Reinventando la Política
Durante décadas, la narrativa sobre la lucha antidrogas fue clara y casi cómoda en su simplificación: Estados Unidos persigue narcotraficantes. Capos, rutas, cargamentos, laboratorios; una guerra con rostro criminal acotada, al menos en discurso, a los márgenes de la ley. Sin embargo, algo ha cambiado drásticamente. Hoy, Sinaloa se presenta como el espejo más nítido de esta transformación en la estrategia estadounidense.
La nueva óptica antidrogas ya no se limita a desarticular organizaciones criminales, sino que ha dado un paso más inquietante: busca desmantelar los presuntos entramados que permiten su existencia. Ya no se trata solo de desarticular las estructuras del crimen, sino de examinar las supuestas conexiones —reales o supuestas— entre estas estructuras y las instituciones, autoridades y actores políticos que las rodean. Este giro en el enfoque impone un mensaje perturbador: el problema no es únicamente el narco; es el ecosistema político y económico que lo apoya.
Sinaloa, se ha convertido en el laboratorio de esta nueva lógica. Durante años, ambos poderes coexistieron en un tenso equilibrio —implícito o explícito—, pero hoy ese balance está siendo fracturado desde el exterior. Las acusaciones es el verdadero punto de quiebre. Trump o el distrito sur de Nueva York agarraron al sistema político del lado más nítido.
Cuando una potencia extranjera decide señalar no solo a criminales, sino a figuras institucionales en un país soberano, el terreno y la narrativa cambian radicalmente. Ya no se habla simplemente de cooperación en seguridad, sino de una intervención política y judicial que redefine quién es sospechoso y quién no.
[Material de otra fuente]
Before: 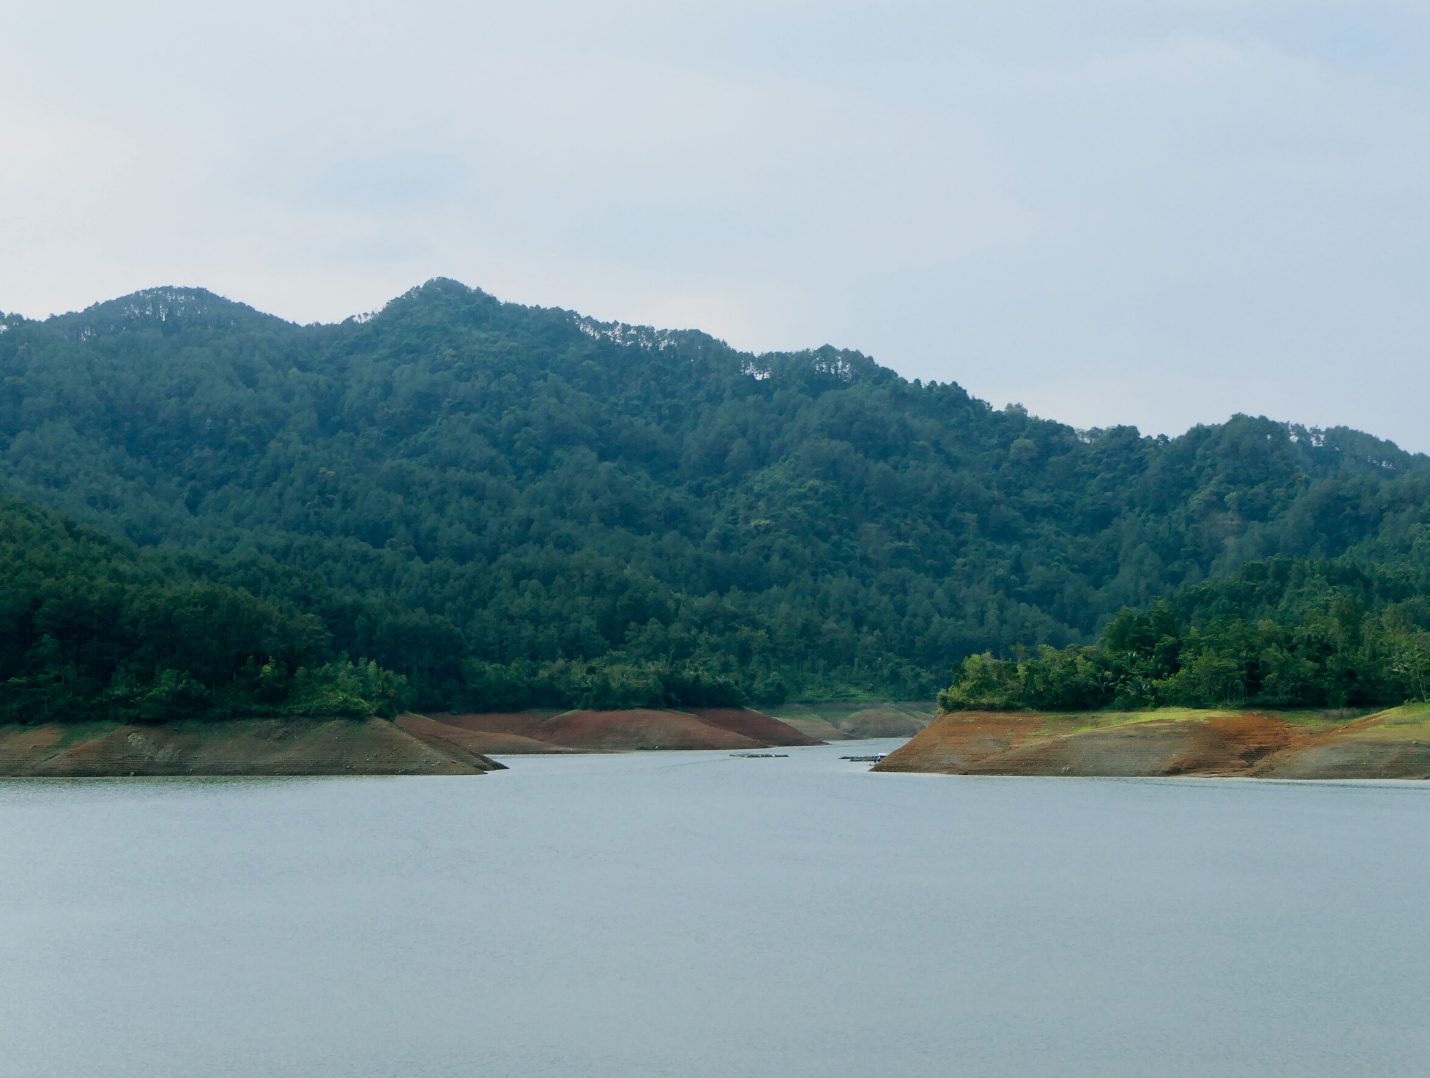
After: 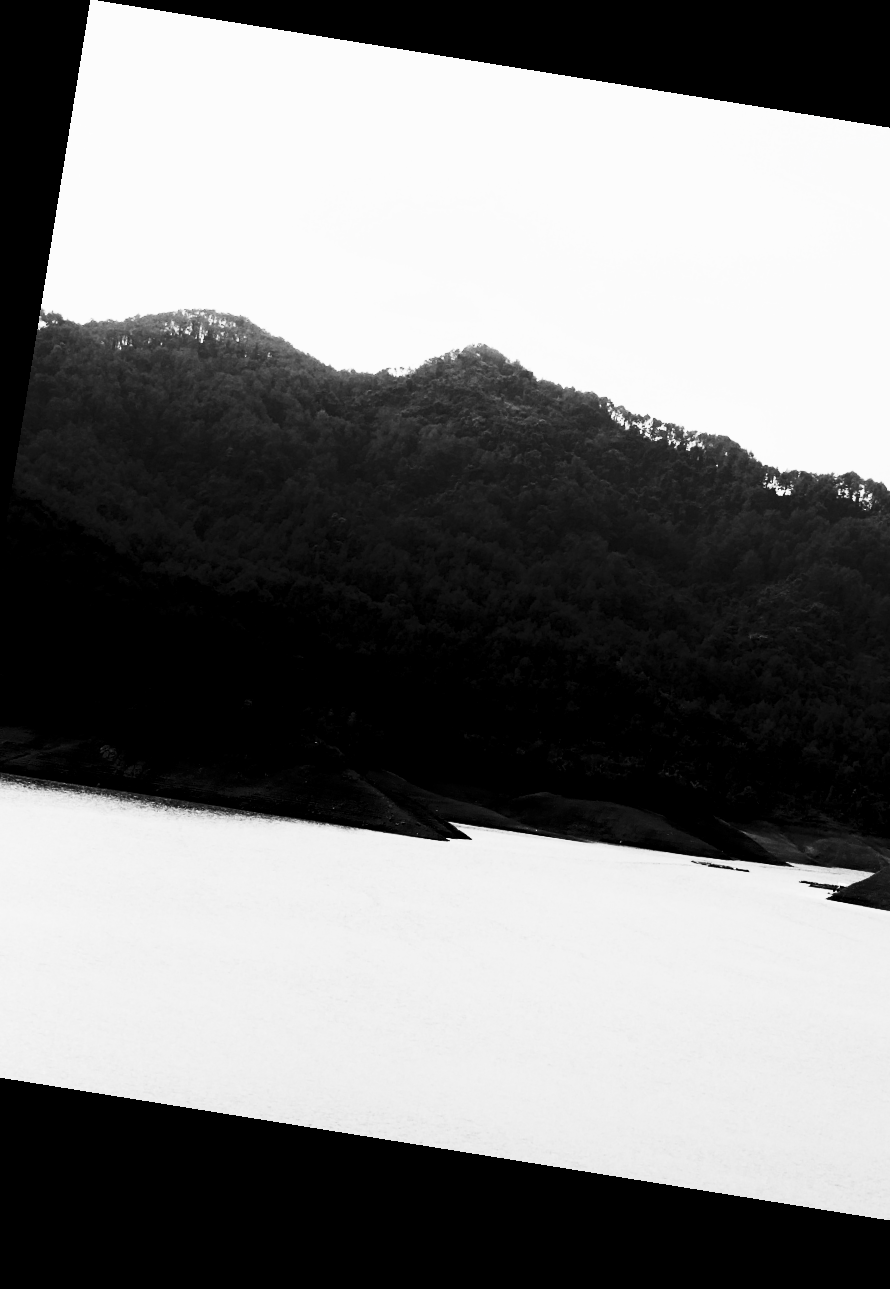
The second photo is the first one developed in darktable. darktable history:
crop: left 5.114%, right 38.589%
exposure: black level correction 0.056, compensate highlight preservation false
color calibration: output gray [0.246, 0.254, 0.501, 0], gray › normalize channels true, illuminant same as pipeline (D50), adaptation XYZ, x 0.346, y 0.359, gamut compression 0
contrast brightness saturation: contrast 0.93, brightness 0.2
rotate and perspective: rotation 9.12°, automatic cropping off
Esto plantea una incómoda cuestión para México: ¿qué ocurre cuando la lucha contra el narcotráfico deja de ser una política compartida y se convierte en un mecanismo de presión sobre las instituciones nacionales?
Ahora bien, el intento por limpiar el sistema podría acabar debilitándolo aún más. No es la primera vez que una estrategia antidrogas produce efectos no deseados, pero sí es la primera vez que el enfoque se traslada de forma tan clara hacia el corazón institucional del Estado.
La implicación es profunda. La soberanía, ese concepto que en teoría es tan sólido, se convierte en un campo de tensión concreta. Cuando un país extranjero define, investiga y acusa dentro de tu propio entramado político, la frontera entre cooperación y subordinación se vuelve difusa.
Sinaloa, en este sentido, no es solo un estado en crisis; es una señal de alerta. Un anticipo de lo que podría suceder en otras regiones si esta lógica se consolida. La guerra contra las drogas ha mutado en algo más complejo: una disputa por el control, la legitimidad y la narrativa de poder.
Así que la pregunta ya no es si Estados Unidos va tras los narcotraficantes. La pregunta fundamental es si está dispuesto —y hasta dónde— a ir contra los aparatos institucionales que los rodean. Y, quizás lo más crucial de todo, es si México está realmente preparado para enfrentar esa nueva realidad. ¿Lo estará Morena?
Por eso las Fuerzas Armadas vinieron a respaldar. Los monopolistas de la violencia de Estado -necropolítica también le llaman- vinieron a Sinaloa a dar el respaldo y eso muestra un mensaje: el prevalecimiento de la política civil pasará por nuestras manos. No tienen margen de error: A guardar distancia y mantenerse firmes.
Por una simple razón: En nuestro estado los americanos no sólo enfocaron al narco, también están enfilandóse a la clase política. Esto como muestra de la embestida que planean a nivel nacional. Por ello hay que parar la hemorragia. Por eso no se va a operar con el bisturí del oficio político sino con sable… de caballería.
Por cierto, Caballería es el arma a la que pertenece el General Secretario. Quien llegó a Sinaloa y se fue bastante serio y con la mirada bastante directa… son señales.